Rampaging Ferocidon will be gone in a few months, so just let sleeping dogs lie. No one is really missing it except for that one person at FNM who’s really into Dinosaurs and really annoyed that someone would have the audacity to gain some life points against their precious Dinosaur deck.

Cedric Phillips: Fact. Unlike many, I was totally fine with Rampaging Ferocidon being banned. Red-based strategies were already good enough and the addition of a card that fights a traditional way of beating red (gaining life) struck me as over the line. Throw in the fact that it’s aggressively costed (I don’t think it would be as offensive if it was a 2/3 or a 2/1); hard to block (why on earth does this thing have menace?!); and has relevant text for a red deck (the way to block it is to play more creatures which causes you to take damage), and that was more than enough for it to kick the can.

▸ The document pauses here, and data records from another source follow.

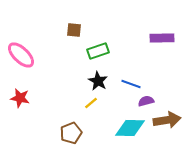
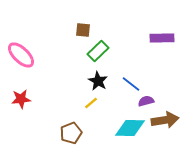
brown square: moved 9 px right
green rectangle: rotated 25 degrees counterclockwise
blue line: rotated 18 degrees clockwise
red star: moved 1 px right, 1 px down; rotated 18 degrees counterclockwise
brown arrow: moved 2 px left
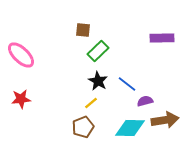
blue line: moved 4 px left
purple semicircle: moved 1 px left
brown pentagon: moved 12 px right, 6 px up
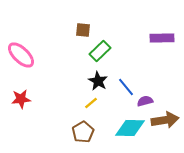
green rectangle: moved 2 px right
blue line: moved 1 px left, 3 px down; rotated 12 degrees clockwise
brown pentagon: moved 5 px down; rotated 10 degrees counterclockwise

However, I spent some time playing Core Set 2020 Standard this weekend and it feels like Standard is in a very different place from when Rampaging Ferocidon originally arrived. Decks are grinding out card advantage via planeswalkers, playing huge effects like Flood of Tears and Mass Manipulation, or taking infinite turns with Nexus of Fate. This format does not strike me as being about tribal pairings or generating a battlefield advantage, where Rampaging Ferocidon thrives. Further, it appears that the best tribal deck is Vampires, a deck that Rampaging Ferocidon would do an admirable job in countering.

Is it weird to unban a card that only has a few months left of shelf life? Yeah, for sure. But so is printing Bridge from Below in the first place, banning Stoneforge Mystic but allowing people to play the intro deck in Standard that contained two copies (remember that?!), and having Corpse Knight be a 2/2 sometimes and a 2/3 other times (I kid, I kid). We live in a weird world playing a weird card game. Let the Ferocidon loose and let’s have some fun for three months!